Your answer should be the lines from the start of the records through the line with "zentralen Internetportal des", copied word for word.

**RECORDS SHOWN:**
=====

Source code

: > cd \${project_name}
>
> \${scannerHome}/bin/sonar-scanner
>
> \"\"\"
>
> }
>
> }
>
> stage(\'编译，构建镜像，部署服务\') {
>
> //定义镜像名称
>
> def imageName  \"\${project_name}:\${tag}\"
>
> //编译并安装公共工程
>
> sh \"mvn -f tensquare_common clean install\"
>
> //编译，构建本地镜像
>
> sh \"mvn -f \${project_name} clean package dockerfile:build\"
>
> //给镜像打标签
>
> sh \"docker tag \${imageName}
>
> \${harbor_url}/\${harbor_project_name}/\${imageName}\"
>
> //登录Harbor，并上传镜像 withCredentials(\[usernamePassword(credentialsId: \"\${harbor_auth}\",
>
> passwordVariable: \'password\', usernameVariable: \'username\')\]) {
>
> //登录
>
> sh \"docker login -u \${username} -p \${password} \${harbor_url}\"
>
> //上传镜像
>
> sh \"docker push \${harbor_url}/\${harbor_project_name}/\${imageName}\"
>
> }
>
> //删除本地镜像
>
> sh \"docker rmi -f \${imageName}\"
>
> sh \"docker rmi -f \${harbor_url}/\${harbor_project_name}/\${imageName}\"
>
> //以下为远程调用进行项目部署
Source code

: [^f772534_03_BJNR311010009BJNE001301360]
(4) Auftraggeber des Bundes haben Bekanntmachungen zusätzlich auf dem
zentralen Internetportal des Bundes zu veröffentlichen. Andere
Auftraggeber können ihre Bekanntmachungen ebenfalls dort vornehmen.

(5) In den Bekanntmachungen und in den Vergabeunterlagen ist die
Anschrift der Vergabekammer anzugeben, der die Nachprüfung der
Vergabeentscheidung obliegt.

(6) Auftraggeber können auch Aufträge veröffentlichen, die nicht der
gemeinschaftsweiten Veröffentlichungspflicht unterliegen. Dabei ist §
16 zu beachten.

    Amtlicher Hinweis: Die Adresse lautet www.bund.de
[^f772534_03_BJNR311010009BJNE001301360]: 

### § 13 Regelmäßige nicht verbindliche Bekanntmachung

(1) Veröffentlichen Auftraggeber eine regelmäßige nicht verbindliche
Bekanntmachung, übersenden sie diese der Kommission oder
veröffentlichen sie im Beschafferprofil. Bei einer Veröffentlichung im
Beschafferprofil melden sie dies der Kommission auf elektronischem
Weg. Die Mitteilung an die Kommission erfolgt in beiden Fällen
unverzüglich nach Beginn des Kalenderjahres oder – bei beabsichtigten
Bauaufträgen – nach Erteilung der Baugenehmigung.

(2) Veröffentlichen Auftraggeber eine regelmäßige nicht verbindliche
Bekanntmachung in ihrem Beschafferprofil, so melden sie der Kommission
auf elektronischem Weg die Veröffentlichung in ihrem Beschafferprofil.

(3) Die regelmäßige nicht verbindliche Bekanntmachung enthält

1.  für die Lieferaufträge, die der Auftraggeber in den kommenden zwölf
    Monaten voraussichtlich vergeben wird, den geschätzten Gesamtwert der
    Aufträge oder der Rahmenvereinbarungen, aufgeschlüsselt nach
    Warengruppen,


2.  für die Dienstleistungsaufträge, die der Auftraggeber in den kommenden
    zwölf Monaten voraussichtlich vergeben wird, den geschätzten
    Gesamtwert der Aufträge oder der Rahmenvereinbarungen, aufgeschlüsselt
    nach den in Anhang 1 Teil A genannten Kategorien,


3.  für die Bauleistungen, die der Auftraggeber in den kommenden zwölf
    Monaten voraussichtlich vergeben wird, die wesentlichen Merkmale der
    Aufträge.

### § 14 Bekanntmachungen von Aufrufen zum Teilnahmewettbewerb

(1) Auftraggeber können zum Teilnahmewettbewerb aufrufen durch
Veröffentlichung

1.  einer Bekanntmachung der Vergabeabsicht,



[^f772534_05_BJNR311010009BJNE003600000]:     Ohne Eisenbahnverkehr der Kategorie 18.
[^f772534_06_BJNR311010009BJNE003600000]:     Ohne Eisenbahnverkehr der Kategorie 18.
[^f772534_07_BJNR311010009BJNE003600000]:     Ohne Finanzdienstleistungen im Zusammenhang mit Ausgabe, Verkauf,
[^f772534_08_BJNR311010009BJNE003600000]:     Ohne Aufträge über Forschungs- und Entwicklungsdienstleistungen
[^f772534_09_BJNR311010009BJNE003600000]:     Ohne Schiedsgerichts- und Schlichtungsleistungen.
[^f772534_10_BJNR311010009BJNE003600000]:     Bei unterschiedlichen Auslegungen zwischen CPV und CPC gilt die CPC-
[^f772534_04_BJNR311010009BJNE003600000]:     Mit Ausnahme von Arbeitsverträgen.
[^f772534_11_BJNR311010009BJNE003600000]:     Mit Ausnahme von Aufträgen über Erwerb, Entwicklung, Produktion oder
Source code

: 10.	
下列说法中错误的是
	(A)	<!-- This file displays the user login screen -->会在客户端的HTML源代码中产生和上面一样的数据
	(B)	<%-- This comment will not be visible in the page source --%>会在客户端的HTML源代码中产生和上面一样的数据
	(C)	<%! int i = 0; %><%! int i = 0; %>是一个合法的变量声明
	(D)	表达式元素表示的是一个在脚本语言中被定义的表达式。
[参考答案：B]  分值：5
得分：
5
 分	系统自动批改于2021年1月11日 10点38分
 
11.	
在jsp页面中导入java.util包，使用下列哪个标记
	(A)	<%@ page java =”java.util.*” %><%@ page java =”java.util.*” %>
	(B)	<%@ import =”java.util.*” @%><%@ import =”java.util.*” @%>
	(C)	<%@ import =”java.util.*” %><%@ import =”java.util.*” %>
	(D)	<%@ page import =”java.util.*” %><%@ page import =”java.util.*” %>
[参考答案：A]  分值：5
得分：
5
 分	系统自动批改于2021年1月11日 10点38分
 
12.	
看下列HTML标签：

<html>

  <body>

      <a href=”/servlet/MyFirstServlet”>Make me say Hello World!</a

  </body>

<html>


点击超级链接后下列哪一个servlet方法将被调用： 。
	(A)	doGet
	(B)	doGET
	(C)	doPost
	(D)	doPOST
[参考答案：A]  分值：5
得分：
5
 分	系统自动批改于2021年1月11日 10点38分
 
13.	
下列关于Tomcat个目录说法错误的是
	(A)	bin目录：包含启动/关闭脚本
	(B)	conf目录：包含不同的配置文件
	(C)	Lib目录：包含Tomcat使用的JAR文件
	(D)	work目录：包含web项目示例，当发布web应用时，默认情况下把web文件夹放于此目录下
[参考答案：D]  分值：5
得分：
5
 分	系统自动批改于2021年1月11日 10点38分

=====

**EXERCISE SOLUTION:**
Source code

: > cd \${project_name}
>
> \${scannerHome}/bin/sonar-scanner
>
> \"\"\"
>
> }
>
> }
>
> stage(\'编译，构建镜像，部署服务\') {
>
> //定义镜像名称
>
> def imageName  \"\${project_name}:\${tag}\"
>
> //编译并安装公共工程
>
> sh \"mvn -f tensquare_common clean install\"
>
> //编译，构建本地镜像
>
> sh \"mvn -f \${project_name} clean package dockerfile:build\"
>
> //给镜像打标签
>
> sh \"docker tag \${imageName}
>
> \${harbor_url}/\${harbor_project_name}/\${imageName}\"
>
> //登录Harbor，并上传镜像 withCredentials(\[usernamePassword(credentialsId: \"\${harbor_auth}\",
>
> passwordVariable: \'password\', usernameVariable: \'username\')\]) {
>
> //登录
>
> sh \"docker login -u \${username} -p \${password} \${harbor_url}\"
>
> //上传镜像
>
> sh \"docker push \${harbor_url}/\${harbor_project_name}/\${imageName}\"
>
> }
>
> //删除本地镜像
>
> sh \"docker rmi -f \${imageName}\"
>
> sh \"docker rmi -f \${harbor_url}/\${harbor_project_name}/\${imageName}\"
>
> //以下为远程调用进行项目部署
Source code

: [^f772534_03_BJNR311010009BJNE001301360]
(4) Auftraggeber des Bundes haben Bekanntmachungen zusätzlich auf dem
zentralen Internetportal des Bundes zu veröffentlichen. Andere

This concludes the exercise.